- _YOUR TASK_:
Although the data below holds other lines too, output only those from the line with "fx=497.7 fy=497.7 cx=639.4" up to and including the line with "Look at the", exactly as they appear.

- _INPUT DATA_:
◆ ◆ ◆

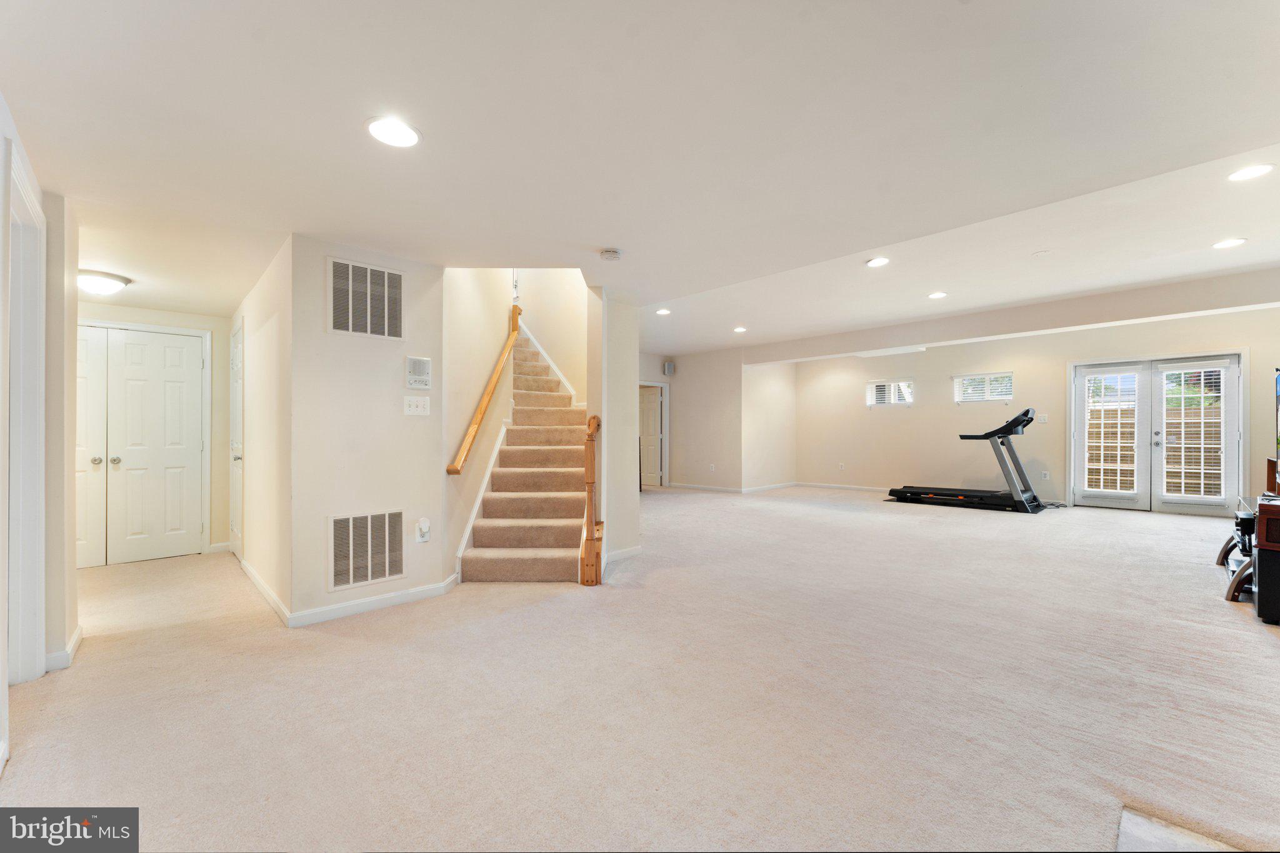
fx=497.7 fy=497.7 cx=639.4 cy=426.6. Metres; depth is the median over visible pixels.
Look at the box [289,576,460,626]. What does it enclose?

◆ ◆ ◆

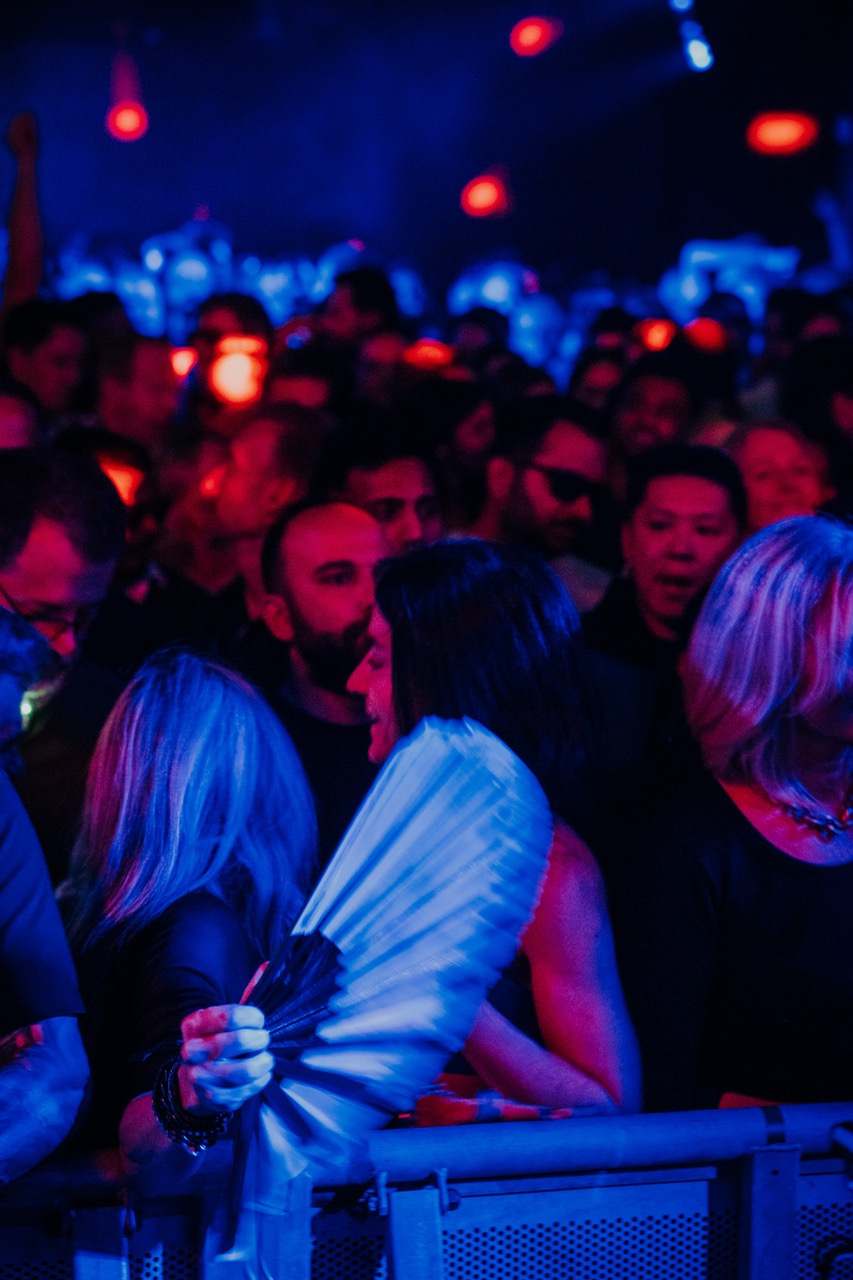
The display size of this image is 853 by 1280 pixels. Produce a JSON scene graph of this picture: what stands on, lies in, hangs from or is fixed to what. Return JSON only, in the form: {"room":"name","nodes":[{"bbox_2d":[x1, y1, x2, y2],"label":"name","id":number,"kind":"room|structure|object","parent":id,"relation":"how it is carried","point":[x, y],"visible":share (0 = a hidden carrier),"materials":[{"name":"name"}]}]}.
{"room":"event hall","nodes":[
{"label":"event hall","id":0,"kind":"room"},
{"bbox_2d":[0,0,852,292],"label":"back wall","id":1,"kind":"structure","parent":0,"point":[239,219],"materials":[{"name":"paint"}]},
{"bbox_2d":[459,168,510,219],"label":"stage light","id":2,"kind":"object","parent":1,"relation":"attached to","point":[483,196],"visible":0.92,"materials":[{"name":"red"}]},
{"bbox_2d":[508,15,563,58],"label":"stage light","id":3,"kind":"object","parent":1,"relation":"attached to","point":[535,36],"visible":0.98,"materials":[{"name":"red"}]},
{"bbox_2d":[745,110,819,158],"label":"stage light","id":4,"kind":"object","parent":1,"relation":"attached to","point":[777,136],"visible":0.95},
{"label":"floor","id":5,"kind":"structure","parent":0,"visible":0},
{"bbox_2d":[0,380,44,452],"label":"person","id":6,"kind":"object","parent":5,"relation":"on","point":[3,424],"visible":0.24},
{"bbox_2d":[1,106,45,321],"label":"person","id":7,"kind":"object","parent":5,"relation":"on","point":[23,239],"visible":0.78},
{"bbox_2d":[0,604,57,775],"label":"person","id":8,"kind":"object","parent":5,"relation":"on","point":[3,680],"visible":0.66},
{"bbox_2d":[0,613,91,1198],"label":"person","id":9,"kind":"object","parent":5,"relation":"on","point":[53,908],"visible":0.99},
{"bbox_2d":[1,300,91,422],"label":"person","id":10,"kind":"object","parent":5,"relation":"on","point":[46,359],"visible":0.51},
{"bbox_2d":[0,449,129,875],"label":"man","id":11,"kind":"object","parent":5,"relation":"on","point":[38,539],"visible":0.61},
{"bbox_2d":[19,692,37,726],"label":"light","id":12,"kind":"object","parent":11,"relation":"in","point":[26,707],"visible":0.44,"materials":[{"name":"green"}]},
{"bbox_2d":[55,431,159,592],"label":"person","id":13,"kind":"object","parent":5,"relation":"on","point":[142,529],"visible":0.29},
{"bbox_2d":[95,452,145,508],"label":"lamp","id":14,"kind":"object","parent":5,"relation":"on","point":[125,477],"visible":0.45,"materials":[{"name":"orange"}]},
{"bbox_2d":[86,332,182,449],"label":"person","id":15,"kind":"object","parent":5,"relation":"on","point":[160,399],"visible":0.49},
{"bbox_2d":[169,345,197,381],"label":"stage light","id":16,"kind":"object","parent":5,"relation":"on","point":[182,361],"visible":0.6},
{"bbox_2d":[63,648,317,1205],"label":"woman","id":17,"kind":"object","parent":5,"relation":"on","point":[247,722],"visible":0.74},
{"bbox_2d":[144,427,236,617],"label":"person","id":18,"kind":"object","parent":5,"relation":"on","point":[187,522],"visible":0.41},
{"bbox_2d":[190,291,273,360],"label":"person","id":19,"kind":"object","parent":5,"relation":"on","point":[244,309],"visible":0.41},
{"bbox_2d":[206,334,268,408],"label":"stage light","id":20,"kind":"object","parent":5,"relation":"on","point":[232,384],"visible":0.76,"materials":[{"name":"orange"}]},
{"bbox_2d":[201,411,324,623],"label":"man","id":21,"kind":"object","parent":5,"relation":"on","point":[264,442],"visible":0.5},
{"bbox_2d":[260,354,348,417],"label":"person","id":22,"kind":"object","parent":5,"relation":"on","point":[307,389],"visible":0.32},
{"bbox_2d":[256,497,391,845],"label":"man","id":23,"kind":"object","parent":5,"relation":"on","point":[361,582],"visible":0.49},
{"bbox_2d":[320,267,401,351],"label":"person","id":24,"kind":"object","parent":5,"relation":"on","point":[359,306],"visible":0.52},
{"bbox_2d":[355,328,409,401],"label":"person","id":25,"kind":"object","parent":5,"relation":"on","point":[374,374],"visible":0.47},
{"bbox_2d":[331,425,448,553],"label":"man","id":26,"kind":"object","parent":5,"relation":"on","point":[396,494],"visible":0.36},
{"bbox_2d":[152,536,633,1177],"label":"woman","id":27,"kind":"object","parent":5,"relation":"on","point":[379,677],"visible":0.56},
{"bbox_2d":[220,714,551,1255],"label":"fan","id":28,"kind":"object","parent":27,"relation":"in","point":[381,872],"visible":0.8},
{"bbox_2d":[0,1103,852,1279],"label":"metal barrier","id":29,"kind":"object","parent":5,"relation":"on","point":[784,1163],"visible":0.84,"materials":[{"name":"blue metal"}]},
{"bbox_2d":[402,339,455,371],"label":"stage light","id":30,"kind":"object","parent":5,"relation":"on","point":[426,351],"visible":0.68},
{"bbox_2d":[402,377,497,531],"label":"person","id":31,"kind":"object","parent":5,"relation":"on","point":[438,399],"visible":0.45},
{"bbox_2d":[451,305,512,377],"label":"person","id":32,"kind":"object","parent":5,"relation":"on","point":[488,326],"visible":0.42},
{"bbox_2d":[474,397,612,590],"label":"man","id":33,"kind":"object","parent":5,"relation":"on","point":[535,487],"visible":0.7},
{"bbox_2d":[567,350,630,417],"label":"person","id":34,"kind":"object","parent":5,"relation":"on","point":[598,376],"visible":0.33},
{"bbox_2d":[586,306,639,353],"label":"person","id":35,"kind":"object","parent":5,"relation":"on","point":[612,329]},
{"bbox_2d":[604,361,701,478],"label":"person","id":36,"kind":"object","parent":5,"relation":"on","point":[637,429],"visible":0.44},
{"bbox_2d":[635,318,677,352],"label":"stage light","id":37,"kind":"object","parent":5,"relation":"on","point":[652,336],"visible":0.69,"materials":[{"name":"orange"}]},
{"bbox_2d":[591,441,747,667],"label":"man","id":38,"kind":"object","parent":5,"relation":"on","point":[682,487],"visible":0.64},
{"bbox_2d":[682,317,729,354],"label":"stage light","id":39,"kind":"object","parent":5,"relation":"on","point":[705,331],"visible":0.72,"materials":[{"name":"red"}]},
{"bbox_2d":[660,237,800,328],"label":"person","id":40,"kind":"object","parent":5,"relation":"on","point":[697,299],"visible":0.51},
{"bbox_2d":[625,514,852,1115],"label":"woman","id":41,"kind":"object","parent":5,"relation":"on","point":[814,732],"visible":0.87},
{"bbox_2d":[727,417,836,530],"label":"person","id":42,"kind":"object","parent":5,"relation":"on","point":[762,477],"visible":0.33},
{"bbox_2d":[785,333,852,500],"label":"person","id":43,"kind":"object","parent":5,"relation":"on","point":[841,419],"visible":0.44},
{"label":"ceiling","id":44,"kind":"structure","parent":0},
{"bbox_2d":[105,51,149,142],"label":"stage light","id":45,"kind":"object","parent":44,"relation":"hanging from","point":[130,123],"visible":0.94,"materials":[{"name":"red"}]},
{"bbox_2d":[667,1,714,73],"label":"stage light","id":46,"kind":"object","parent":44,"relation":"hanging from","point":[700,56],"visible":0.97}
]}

◆ ◆ ◆

- _YOUR RESPONSE_:
fx=497.7 fy=497.7 cx=639.4 cy=426.6. Metres; depth is the median over visible pixels.
Look at the box [289,576,460,626]. What does it enclose?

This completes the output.